24 de abr. de 2012

Gengiva

Então eu entrei nesse lugar onde todas as pessoas pareciam saber usar bem o fio dental e só era permitido subir ao camarote quem tinha feito clareamento nos dentes. Tentei me aproximar das garçonetes, imaginando uma pretensa identificação de classe, mas mesmo elas tinham um hálito delicioso e sabiam introduzir citações inteligentes entre a oferta de uma bebida e outra. Eu não me senti inadequado, porque não tenho a mínima ideia de qual seja a sensação de adequação. Sempre achei esse papo de 'senso de pertencimento' um psicologismo simpático para amenizar o inevitável. A boca é um cemitério pouco sagrado por onde a maioria absoluta dos desejos humanos precisam passar em algum momento. Uma espécie de Marginal, com o agravante que o desejo só aceita o odor que emana da sua própria equação. Os desejos não são paulistas acomodados que vivem, nascem e se reproduzem sem precisar sair da sua zona. Não demorou muito até que as pessoas percebessem que eu não deveria estar ali. Por mais que eu tentasse, eu não conseguia fazer um olhar perdido e me vitimizar, numa tática para alcançar alguma piedade e consequentemente um ínicio de papo. Eu estava deslumbrado com aquele desfile de sorrisos cheirosos, aquelas bocas com uma capacidade tão grande de falar, mesmo coisas completamente desinteressantes. As garçonetes já estavam apostando quanto tempo eu sobreviveria ali. Não consegui saber em quanto estava o bolão, mas eu sabia muito bem que ninguém ali ganhava menos de cinco mil reais para desfilar com bebidas, sorrisos e uma beleza, dessas de deixar qualquer produtor de casting da Califórnia de pau duro.
Eu já estava sucumbindo, quando encostei num móvel bonito, onde só quando vi o barman percebi se tratar da quina do bar. Achei que se eu pegasse o celular para checar o twitter e preencher o tempo, seria como pedir penico. Eu geralmente não sou competitivo. Só comigo mesmo. E aquele era um momento desses. Até que ouvi essa voz, que tropeçava pelas palavras quase como se não fosse necessário completar a frase para ser compreendida:
- Você também tá aqui por obrigação.
Não foi uma pergunta. Então minha reação foi um sorriso tímido e um mergulho profundo nos olhos dela. Me senti um índio pataxó com a coragem para olhar tão fundo nos olhos do outro, sem o desvio natural da vergonha e da civilidade. Ela desviou uma, duas e na terceira percebeu que já era tarde, e não dava mais tempo para voltar pra superfície.
- Você é do marketing? Da produção? Ou da agência?
Eu fui sincero. E respondi: Ainda não sei. Finalmente ela sorriu. Eu sou engraçado quando consigo uma distância de pelo menos cem metros da intenção de ser. O sorriso foi uma recarga de oxigênio no mergulho. Numa festa repleta de sorrisos odontologicamente perfeitos, o destaque foi uns dentinhos separados à la Bardot. Até que arrisquei: A minha obrigação essa noite era te encontrar.

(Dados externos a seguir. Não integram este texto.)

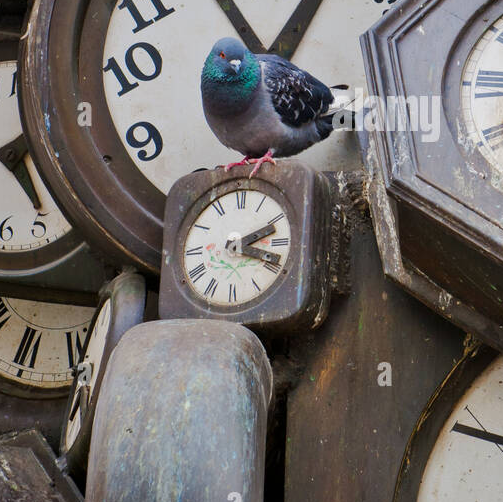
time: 2:18
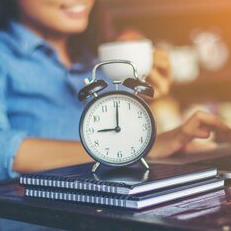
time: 9:00
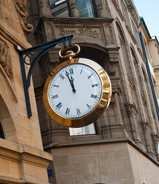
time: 11:57
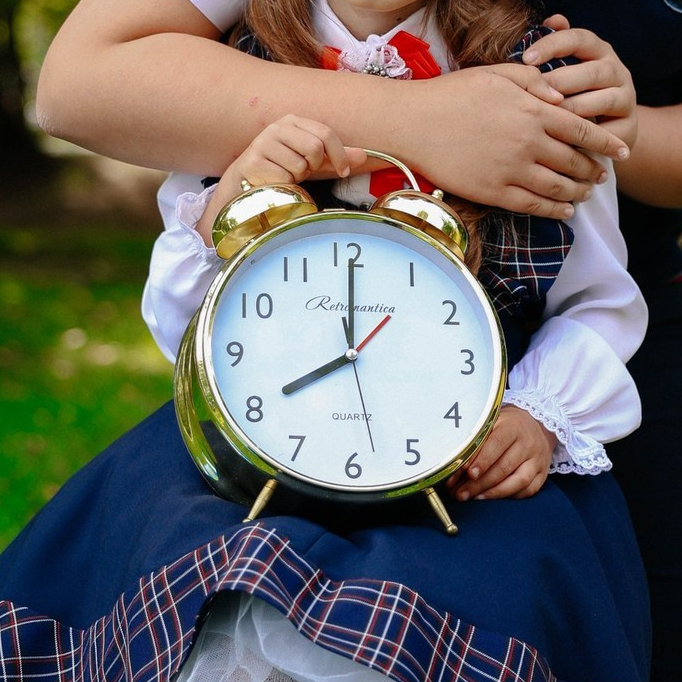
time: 8:00
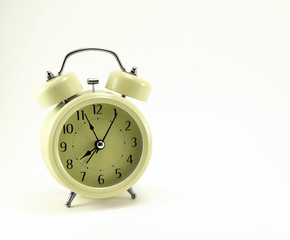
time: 7:56
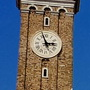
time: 2:56
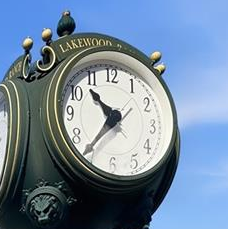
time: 10:36
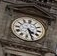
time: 4:26
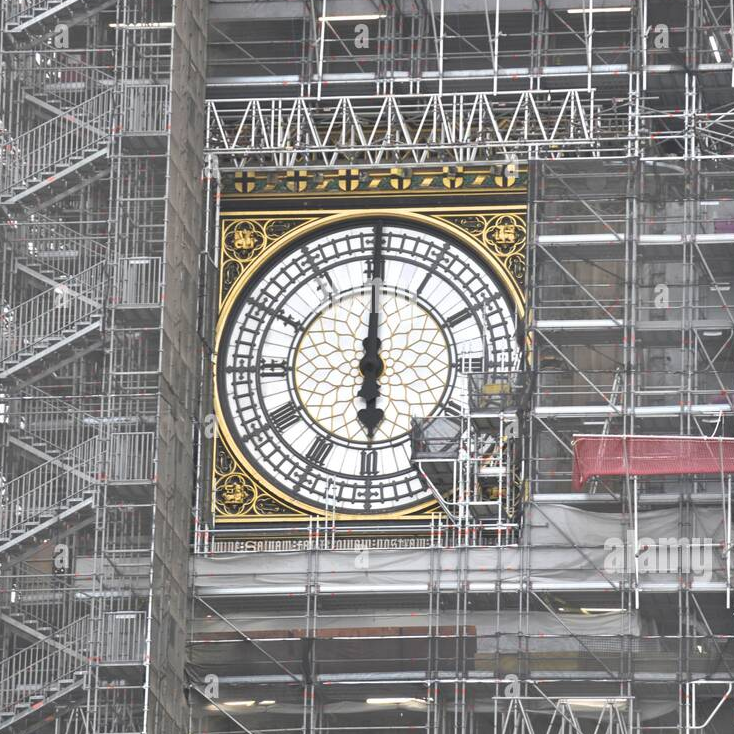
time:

Acordei no dia seguinte. Com ela do meu lado da cama. Não consegui esconder meu semblante assustado, quase um ato reflexo. Ela me explicou que um segurança que estava me observando, me bateu na nuca, e eu desmaiei. E que do hospital, ela tinha resolvido me trazer pra casa dela, culpada de alguma maneira pela situação. Levantei, escovei os dentes e nunca mais voltei pra casa. Esqueci por completo de toda a vida que eu tinha tido até então.

Nos casamos, eu me tornei um dentista renomado e o resto é pura invenção.